Your task is to repeat the entries underneath exactly, minus the pictures.

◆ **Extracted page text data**

------------------------------

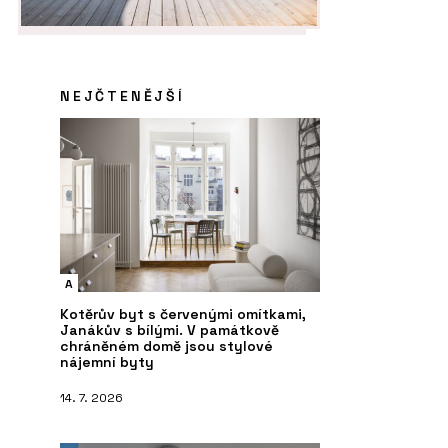
NEJČTENĚJŠÍ
A
Kotěrův byt s červenými omítkami,
Janákův s bílými. V památkově
chráněném domě jsou stylové
nájemní byty
14. 7. 2026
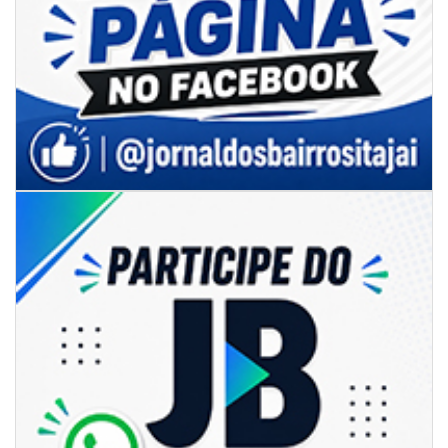
06/08/2026 | 18:18
Programa de IST/Aids e Hepatites Virais faz testagem rápida em frente
ao CIS
GERAL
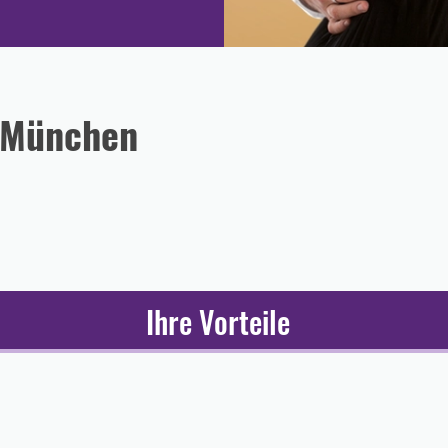
n München
Ihre Vorteile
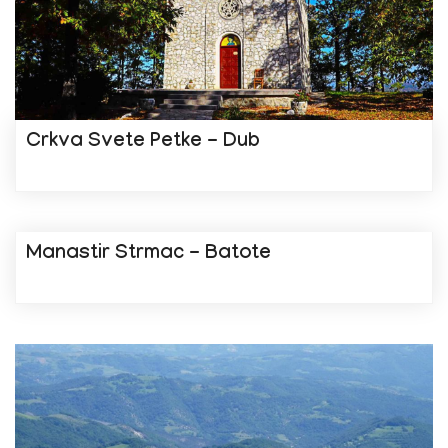
Crkva Svete Petke - Dub
Manastir Strmac - Batote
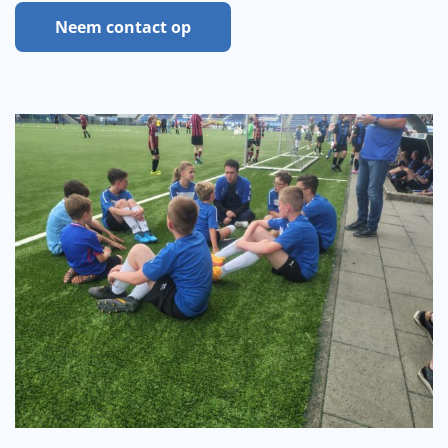
Neem contact op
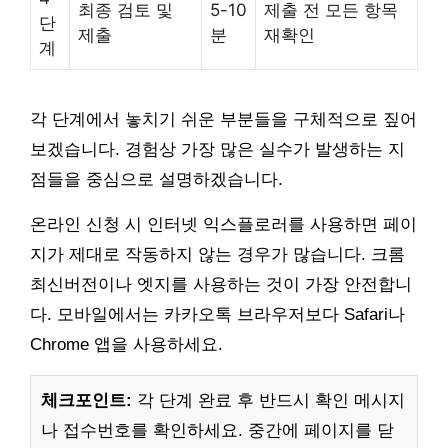
최종 검토 및
5-10
제출 전 모든 항목
단
제출
분
재확인
계
각 단계에서 놓치기 쉬운 부분들을 구체적으로 짚어
보겠습니다. 경험상 가장 많은 실수가 발생하는 지
점들을 중심으로 설명하겠습니다.
온라인 신청 시 인터넷 익스플로러를 사용하면 페이
지가 제대로 작동하지 않는 경우가 많습니다. 크롬
최신버전이나 엣지를 사용하는 것이 가장 안전합니
다. 모바일에서는 카카오톡 브라우저보다 Safari나
Chrome 앱을 사용하세요.
체크포인트:
각 단계 완료 후 반드시 확인 메시지
나 접수번호를 확인하세요. 중간에 페이지를 닫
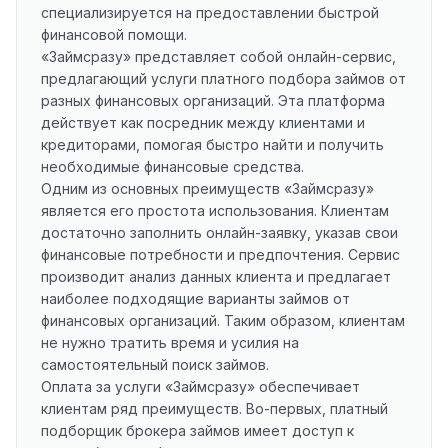
специализируется на предоставлении быстрой
финансовой помощи.
«Займсразу» представляет собой онлайн-сервис,
предлагающий услуги платного подбора займов от
разных финансовых организаций. Эта платформа
действует как посредник между клиентами и
кредиторами, помогая быстро найти и получить
необходимые финансовые средства.
Одним из основных преимуществ «Займсразу»
является его простота использования. Клиентам
достаточно заполнить онлайн-заявку, указав свои
финансовые потребности и предпочтения. Сервис
производит анализ данных клиента и предлагает
наиболее подходящие варианты займов от
финансовых организаций. Таким образом, клиентам
не нужно тратить время и усилия на
самостоятельный поиск займов.
Оплата за услуги «Займсразу» обеспечивает
клиентам ряд преимуществ. Во-первых, платный
подборщик брокера займов имеет доступ к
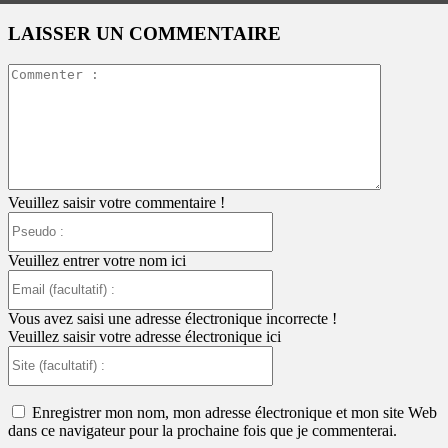
LAISSER UN COMMENTAIRE
Commente
:
Veuillez saisir votre commentaire !
Pseudo
:
Veuillez entrer votre nom ici
Email
(facultatif)
:
Vous avez saisi une adresse électronique incorrecte !
Veuillez saisir votre adresse électronique ici
Site
(facultatif)
:
Enregistrer mon nom, mon adresse électronique et mon site Web
dans ce navigateur pour la prochaine fois que je commenterai.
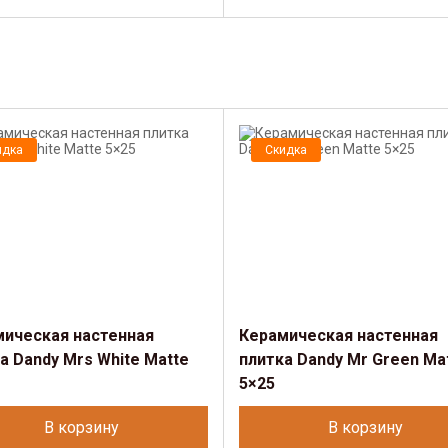
идка
Скидка
мическая настенная
Керамическая настенная
а Dandy Mrs White Matte
плитка Dandy Mr Green Ma
5×25
В корзину
В корзину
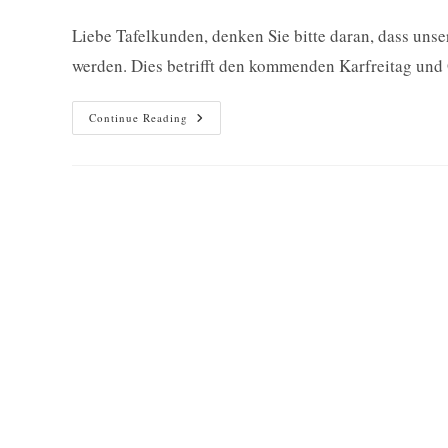
published:
Liebe Tafelkunden, denken Sie bitte daran, dass unse
werden. Dies betrifft den kommenden Karfreitag und 
Ausgabestellen
Continue Reading
An
Ostern
Geschlossen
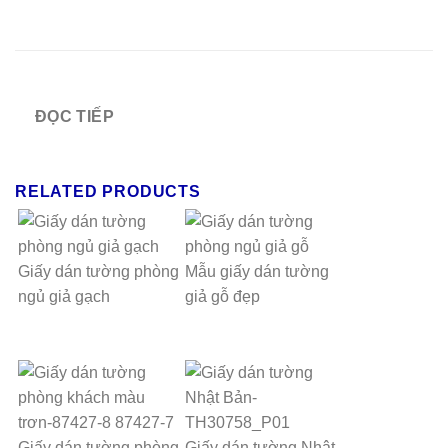
ĐỌC TIẾP
RELATED PRODUCTS
Giấy dán tường phòng
Mẫu giấy dán tường
ngủ giả gạch
giả gỗ đẹp
Giấy dán tường phòng
Giấy dán tường Nhật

------------------------------

◆ **PROBLEM SOLUTION**
NEJČTENĚJŠÍ
A
Kotěrův byt s červenými omítkami,
Janákův s bílými. V památkově
chráněném domě jsou stylové
nájemní byty
14. 7. 2026
06/08/2026 | 18:18
Programa de IST/Aids e Hepatites Virais faz testagem rápida em frente
ao CIS
GERAL
n München
Ihre Vorteile
Crkva Svete Petke - Dub
Manastir Strmac - Batote
Neem contact op
최종 검토 및
5-10
제출 전 모든 항목
단
제출
분
재확인
계
각 단계에서 놓치기 쉬운 부분들을 구체적으로 짚어
보겠습니다. 경험상 가장 많은 실수가 발생하는 지
점들을 중심으로 설명하겠습니다.
온라인 신청 시 인터넷 익스플로러를 사용하면 페이
지가 제대로 작동하지 않는 경우가 많습니다. 크롬
최신버전이나 엣지를 사용하는 것이 가장 안전합니
다. 모바일에서는 카카오톡 브라우저보다 Safari나
Chrome 앱을 사용하세요.
체크포인트:
각 단계 완료 후 반드시 확인 메시지
나 접수번호를 확인하세요. 중간에 페이지를 닫
специализируется на предоставлении быстрой
финансовой помощи.
«Займсразу» представляет собой онлайн-сервис,
предлагающий услуги платного подбора займов от
разных финансовых организаций. Эта платформа
действует как посредник между клиентами и
кредиторами, помогая быстро найти и получить
необходимые финансовые средства.
Одним из основных преимуществ «Займсразу»
является его простота использования. Клиентам
достаточно заполнить онлайн-заявку, указав свои
финансовые потребности и предпочтения. Сервис
производит анализ данных клиента и предлагает
наиболее подходящие варианты займов от
финансовых организаций. Таким образом, клиентам
не нужно тратить время и усилия на
самостоятельный поиск займов.
Оплата за услуги «Займсразу» обеспечивает
клиентам ряд преимуществ. Во-первых, платный
подборщик брокера займов имеет доступ к
LAISSER UN COMMENTAIRE
Commente
:
Veuillez saisir votre commentaire !
Pseudo
:
Veuillez entrer votre nom ici
Email
(facultatif)
:
Vous avez saisi une adresse électronique incorrecte !
Veuillez saisir votre adresse électronique ici
Site
(facultatif)
:
Enregistrer mon nom, mon adresse électronique et mon site Web
dans ce navigateur pour la prochaine fois que je commenterai.
идка
Скидка
мическая настенная
Керамическая настенная
а Dandy Mrs White Matte
плитка Dandy Mr Green Ma
5×25
В корзину
В корзину
published:
Liebe Tafelkunden, denken Sie bitte daran, dass unse
werden. Dies betrifft den kommenden Karfreitag und 
Ausgabestellen
Continue Reading
An
Ostern
Geschlossen
ĐỌC TIẾP
RELATED PRODUCTS
Giấy dán tường phòng
Mẫu giấy dán tường
ngủ giả gạch
giả gỗ đẹp
Giấy dán tường phòng
Giấy dán tường Nhật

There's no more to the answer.